◆ **Consignes**
A – Ces affirmations concordent-elles avec le texte sur la sécurité en ligne ? Répondez par oui ou par non à chacune, en citant mot pour mot les termes décisifs du texte.
(i) Le texte conseille d’accepter les demandes d’amis de personnes inconnues.
(ii) Steve Good affirme que les téléphones peuvent être clonés.
(iii) Les clés DT2000 de Kingston exigent un logiciel supplémentaire pour le cryptage.
B – Répondez à ces questions d’après le texte sur la sécurité en ligne.
(i) Quel poste Otavio Friere occupe-t-il chez SafeGuard Cyber ?
(ii) Quels outils le texte cite-t-il pour l’authentification à deux facteurs ?
(iii) Quelle est la capacité des clés DT2000 proposées par Kingston ?

◆ **Texte à lire**
"""

Minimisez votre empreinte sur les réseaux sociaux : Les réseaux sociaux sont un environnement de plus en plus risqué. N’acceptez pas les demandes de connexion ou d’amis émanant de personnes que vous ne connaissez pas. Les acteurs malveillants utilisent cette approche pour mener des campagnes de phishing ou pour attaquer vos contacts via votre profil.
Soyez conscient de ce que vous partagez sur les réseaux sociaux : « Plus vous publiez d’informations sur vous, plus un pirate informatique en apprend sur vous », explique Otavio Friere, directeur technique chez SafeGuard Cyber. « Plus vous êtes une cible facile. » Votre profil Facebook peut contenir suffisamment d’informations (adresse e-mail, école, ville natale, situation amoureuse, profession, centres d’intérêt, opinions politiques, etc.) pour qu’un criminel puisse appeler votre banque, se faire passer pour vous et convaincre un employé du service client de réinitialiser votre mot de passe. Simon Fogg, expert en confidentialité des données chez Termly, précise : « En plus d’éviter d’utiliser votre nom complet et votre date de naissance sur votre profil, réfléchissez à la manière dont toutes vos informations s’interconnectent. Même si vous ne partagez pas votre adresse personnelle, votre numéro de téléphone peut être utilisé pour la retrouver. Combiné à des photos géolocalisées, vous pourriez être surpris de la part de votre vie quotidienne que vous exposez à des inconnus et de votre vulnérabilité face à des menaces. »
En mode « bunker »
Les précautions de sécurité que vous pouvez prendre sont pratiquement illimitées ; nous n’avons même pas abordé l’utilisation d’un navigateur TOR, ni la nécessité de protéger la confidentialité des informations WHOIS de votre site web (si vous en possédez un). Si vous appliquez déjà toutes les recommandations des sections précédentes, ces mesures supplémentaires devraient vous placer parmi les 1 % des internautes les plus prudents :
N’utilisez jamais votre numéro de téléphone pour l’authentification à deux facteurs : « Les téléphones peuvent être clonés », souligne Steve Good, consultant en offres initiales de pièces de monnaie (ICO). Cela rend votre deuxième facteur d’authentification moins sûr que vous ne le pensez. Heureusement, il est facile de configurer Google Authenticator ou Authy pour centraliser tous vos besoins en matière d’authentification à deux facteurs.
Cryptez vos clés USB : Comment transférer des fichiers d’un ordinateur à un autre ? À l’aide de clés USB, bien entendu. Ces appareils constituent souvent le maillon faible de votre dispositif de sécurité. Si vous perdez une clé, n’importe qui peut récupérer et lire son contenu. Vous pouvez crypter des fichiers individuels, mais une solution plus efficace consiste à crypter l’ensemble de l’appareil. Kingston propose une gamme de clés DT2000, d’une capacité de 8 à 64 Go. Elles sont dotées de claviers numériques intégrés et protègent vos données grâce à un cryptage matériel AES 256 bits sur l’intégralité du disque, sans logiciel supplémentaire.

"""

◆ **Données**
"""

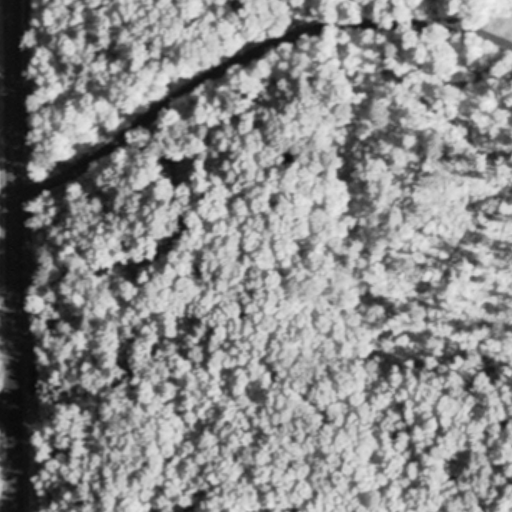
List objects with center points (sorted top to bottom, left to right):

"""

◆ **Réponses numérotées**
A –
(i) Non : « N’acceptez pas les demandes de connexion ou d’amis émanant de personnes que vous ne connaissez pas. »
(ii) Oui : « Les téléphones peuvent être clonés »
(iii) Non : « sans logiciel supplémentaire »

B –
(i) Directeur technique.
(ii) Google Authenticator ou Authy.
(iii) De 8 à 64 Go.